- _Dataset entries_
>>>

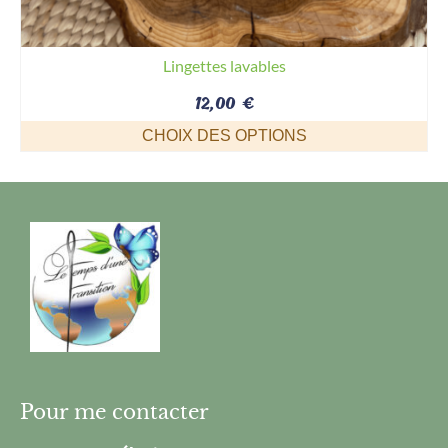
Lingettes lavables
12,00
€
CHOIX DES OPTIONS
Ce
produit
a
plusieurs
variations.
Les
options
peuvent
être
choisies
sur
la
Pour me contacter
page
du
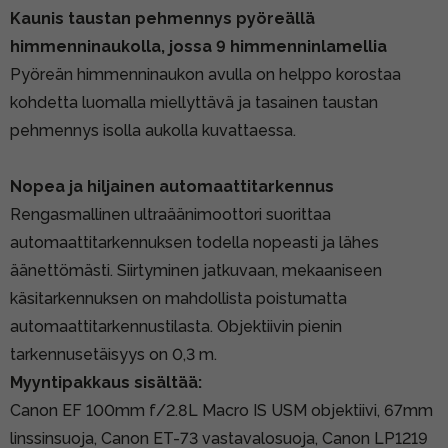
Kaunis taustan pehmennys pyöreällä
himmenninaukolla, jossa 9 himmenninlamellia
Pyöreän himmenninaukon avulla on helppo korostaa
kohdetta luomalla miellyttävä ja tasainen taustan
pehmennys isolla aukolla kuvattaessa.
Nopea ja hiljainen automaattitarkennus
Rengasmallinen ultraäänimoottori suorittaa
automaattitarkennuksen todella nopeasti ja lähes
äänettömästi. Siirtyminen jatkuvaan, mekaaniseen
käsitarkennuksen on mahdollista poistumatta
automaattitarkennustilasta. Objektiivin pienin
tarkennusetäisyys on 0,3 m.
Myyntipakkaus sisältää:
Canon EF 100mm f/2.8L Macro IS USM objektiivi,
67mm
linssinsuoja, Canon ET-73 vastavalosuoja, Canon LP1219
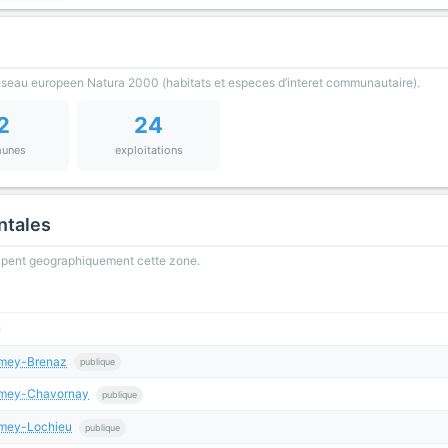
reseau europeen Natura 2000 (habitats et especes d’interet communautaire).
2
24
unes
exploitations
ntales
oupent geographiquement cette zone.
omey-Brenaz
publique
romey-Chavornay
publique
omey-Lochieu
publique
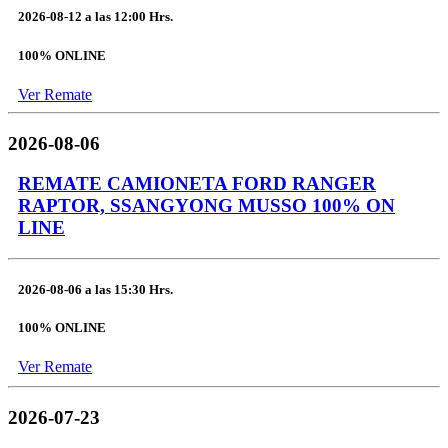
2026-08-12
a las
12:00 Hrs.
100% ONLINE
Ver Remate
2026-08-06
REMATE CAMIONETA FORD RANGER
RAPTOR, SSANGYONG MUSSO 100% ON
LINE
2026-08-06
a las
15:30 Hrs.
100% ONLINE
Ver Remate
2026-07-23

<<<

Each line in the entries above that includes the word "Canon" counts once; state the total and nothing else.

- _TASK RESULT_
2